The frequency of radiation $$\nu$$ that will bring about this change is identical to the classical vibrational frequency of the bond and it can be expressed as

$\color{ref} E_{radiation} = hv = {\triangle E} = hv_m = \dfrac{h}{2\pi} \sqrt{\dfrac{k}{\mu}} \label{22}$

The above equation can be modified so that the radiation can be expressed in wavenumbers

$\color{red} \widetilde{\nu} = \dfrac{1}{2\pi c} \sqrt{\dfrac{k}{\mu}} \label{23}$

where

• $$c$$ is the velocity of light (cm s-1) and
• $$\widetilde{\nu}$$ is the wave number of an absorption maximum (cm-1)

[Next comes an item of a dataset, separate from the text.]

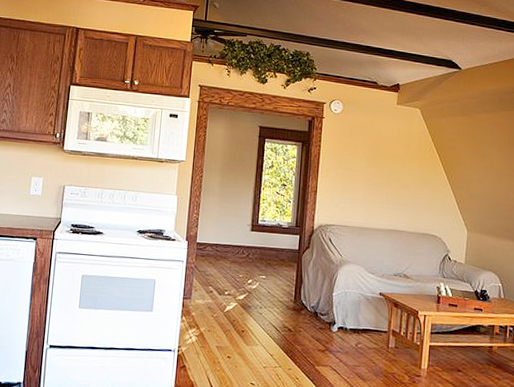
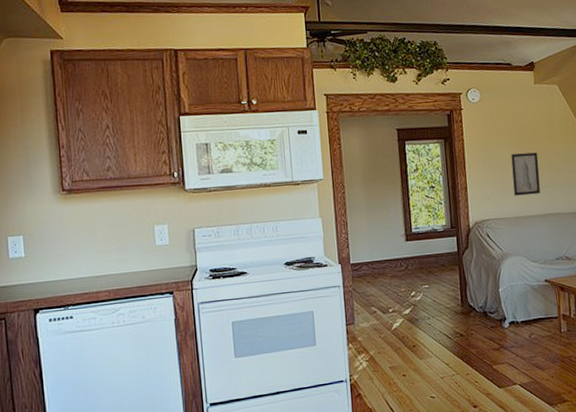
wall art: none [361,167,391,209] -> present [511,152,540,196]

Corresponding probability densities. Image used with permission (Public domain; Allen McC.)

Java simulation of particles in boxes :https://phet.colorado.edu/en/simulation/bound-states

Selection Rules

Photons can be absorbed or emitted, and the harmonic oscillator can go from one vibrational energy state to another. Which transitions between vibrational states are allowed? If we take an infrared spectrum of a molecule, we see numerous absorption bands, and we need to relate these bands to the allowed transitions involving different normal modes of vibration.

The selection rules are determined by the transition moment integral.

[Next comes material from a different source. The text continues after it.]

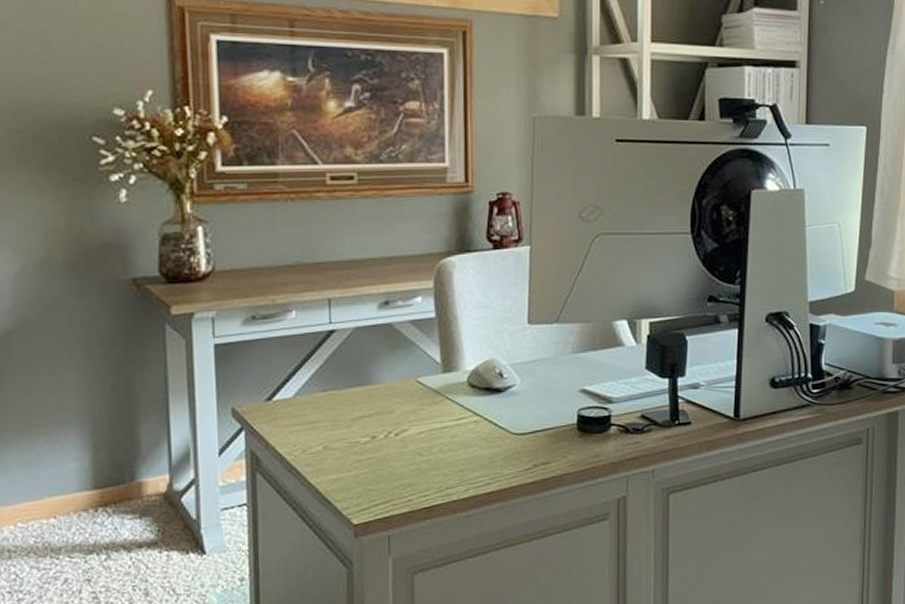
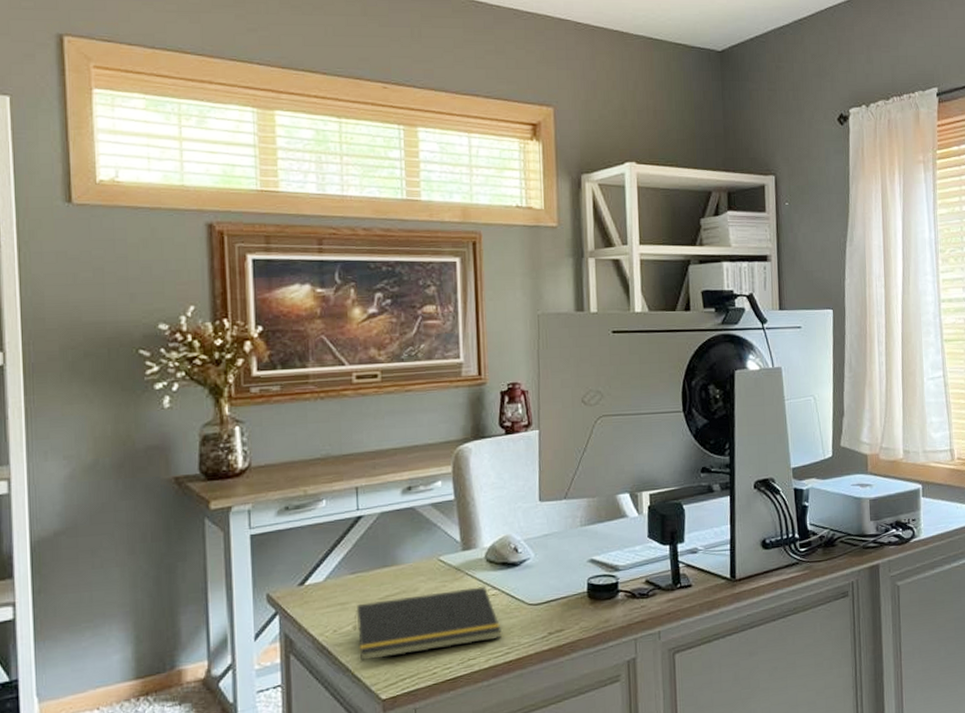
notepad: none [324,412,483,484] -> present [354,586,502,662]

$\mu_T = \int \limits _{-\infty}^{\infty} \Psi_{v'}^* (Q) \hat {\mu} (Q) \Psi _v (Q) dQ = \langle \Psi_{v'} |\hat {\mu} |\Psi _v \rangle \label {6.6.1}$

To evaluate this integral we need to express the dipole moment operator, $$\hat {\mu}$$, in terms of the magnitude of the normal coordinate $$Q$$. Evaluating the integral in Equation $$\ref{6.6.1}$$ can be difficult depending on the complexity of the wavefunctions used. We can often (although not always) take advantage of the symmetries of the waveunfction (and $$\hat {\mu}$$ too) to make things easlier.

Figure: (left) $$f(x) = x^2$$ is an example of an even function. (right) $$f(x) = x^3$$ is an example of an odd function. Images used with permission from Wikipedia.

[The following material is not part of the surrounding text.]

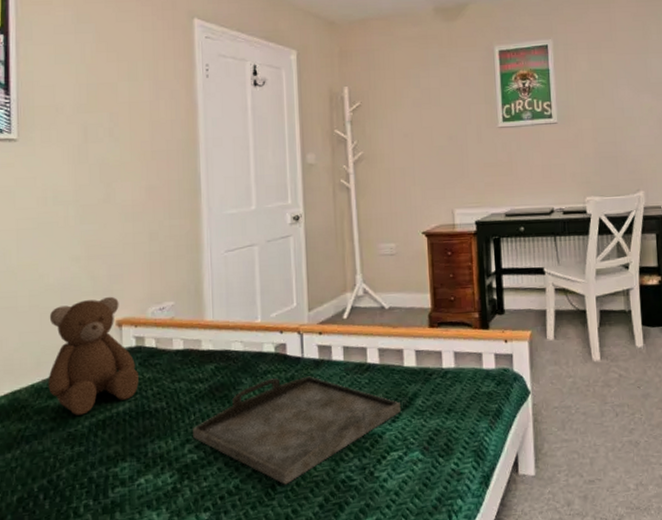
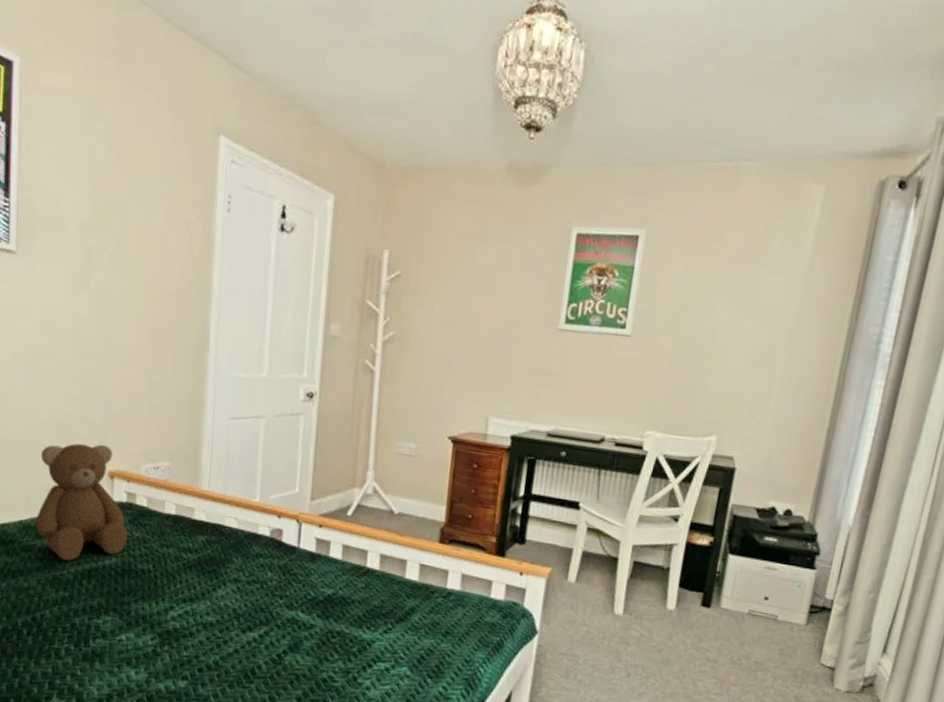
serving tray: present [193,376,402,485] -> none [177,563,397,671]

While functions exhibit this symmetry, the product of functions inherent the symmetries of the constituent components via a "product table." The one below is in term of odd/even symmetry, but as you will learn in other classes (especially group theories), there are several symmetries that 3D objects have. The product tables constructed that take into account all such symmetries are more complicated.

Product table Odd Function (anti-symmetric) Even Function (symmetric) No symmetry (neither odd nor even)
Odd Function (anti-symmetric) Even Function (symmetric) Odd Function (anti-symmetric) who knows
Even Function (symmetric) Odd Function (anti-symmetric) Even Function (symmetric) who knows
No symmetry (neither odd nor even) who knows who knows who knows

These symmetries are important since the integrand of an integral (over all space) of an odd function is ALWAYS zero. So you do no need to solve it.

And now the Harmonic Oscillator Wavefunctions

Because of the association of the wavefunction with a probability density, it is necessary for the wavefunction to include a normalization constant, $$N_v$$.

$N_v = \dfrac {1}{(2^v v! \sqrt {\pi} )^{1/2}} \label {5.6.15}$

The final form of the harmonic oscillator wavefunctions is the product of thee terms:

$\color{red} | \Psi _v (x) \rangle = N_v H_v (x) e^{-x^2/2} \label {5.6.16}$

The first few physicists' Hermite polynomials are:

$$H_0(x)=1\,$$

$$H_1(x)=2x\,$$

$$H_2(x)=4x^2-2\,$$

$$H_3(x)=8x^3-12x\,$$

$$H_4(x)=16x^4-48x^2+12\,$$

$$H_5(x)=32x^5-160x^3+120x\,$$

The symmetry of the Harmonic Oscillator wavefunctions is dictated by the Hermite Polynomials

• Which levels are even functions and which are odd functions?
• Without calculating an integral, what is $$\langle x\rangle$$?